People in line to pay for purchases should be prepared to pay. The only time I’ll not get bent out of shape about this is when the person is

  1. elderly (that will be me someday)
  2. surrounded by small children (that will never be me)
  3. the person who’s name in this position causes grief to some

But! the person waving you on: were you blocking his/her path to turn? Often someone turning left will have already veered left in the driveway, and makes it difficult for someone to enter.

At any rate, I certainly understand how all these things that one at a time are petty, can add up when they all happen sequentially. Better luck next time.

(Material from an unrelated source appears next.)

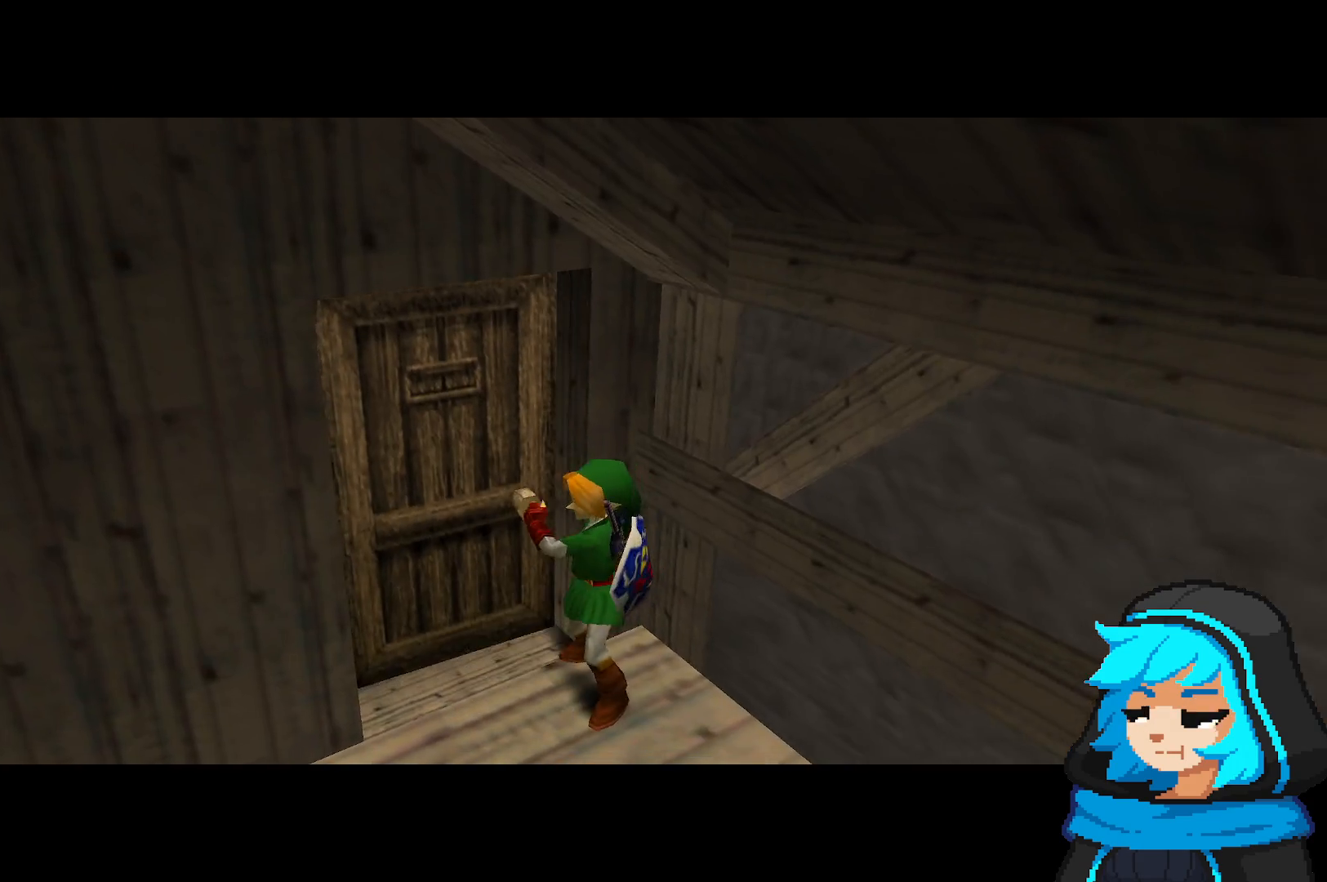
Gameplay with a controller (Nintendo layout); each line is a JSON object with the inputs held at the frame after it (dt_ms = milliseconds from this image to that frame). "events" lists button and stick changes between this image and that frame as [ms after this image, input, new state], when the widget could be followed in between. Not read: L3 R3.
{"dt_ms": 500, "buttons": [], "left_stick": "down-right", "events": [[250, "left_stick", "right"], [500, "left_stick", "down-right"]]}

I work in a grocery store, and the manager at the one Jadis describes is obviously none too bright. During peak hours you make sure that there is enough staff on - and it sucks just as much for the cashiers as it does for the customers, to have impossibly horrid long lines. In our store, the manager has trained other departments (such as the florists and the produce guys and such) to cash. I’ve seen the manager cashing, too. In a pinch, we can call them up and get all the registers open.

About the people not being ready to pay: don’t bitch at me about the long frigging lines, and then hunt around in your purse for 5 minutes to find a penny. A couple days ago, the store was SWAMPED and a lady paid for her $30 order in unrolled change. She was very elderly and not all there, so what can you say to her? YARRGH!!

I’d like to see a fight between my manager and a rabid monkey. I would cheer for the monkey.

I agree, the store manager isn’t too bright. And, as ** Alexxandra** knows, a good store manager always cross trains people in other departments so there’s enough cashiers when you need 'em.

However, there also could be something more here. I don’t know about other supermarket chains in the country, but Former Employer and its competitors here always cut payroll as tight as possible during the summer months. It doesn’t matter if it’s an urban or suburban store. The powers that be, for some idiotic reason, always figure that summer is the slowest time, so why schedule a lot of people when the store isn’t busy?

I was one of those employees who was always cross-trained, no matter the store. Suffice to say that being called up front to ring right in the middle of doing something more than irked me to no end…

stops here lest she goes off onto her own rant…

There’s always the possibility that a store might be understaffed because more than one person called off. I’ve been in that situation a time or two. Nothing like walking in and having the manager say, “It’s just you and whosis; I’ll try to help out!”

Considering that I generally have three babies in the backseat and a tire iron in the trunk, I can see people having some expensive, traumatic REAL injuries after pulling a stunt like that.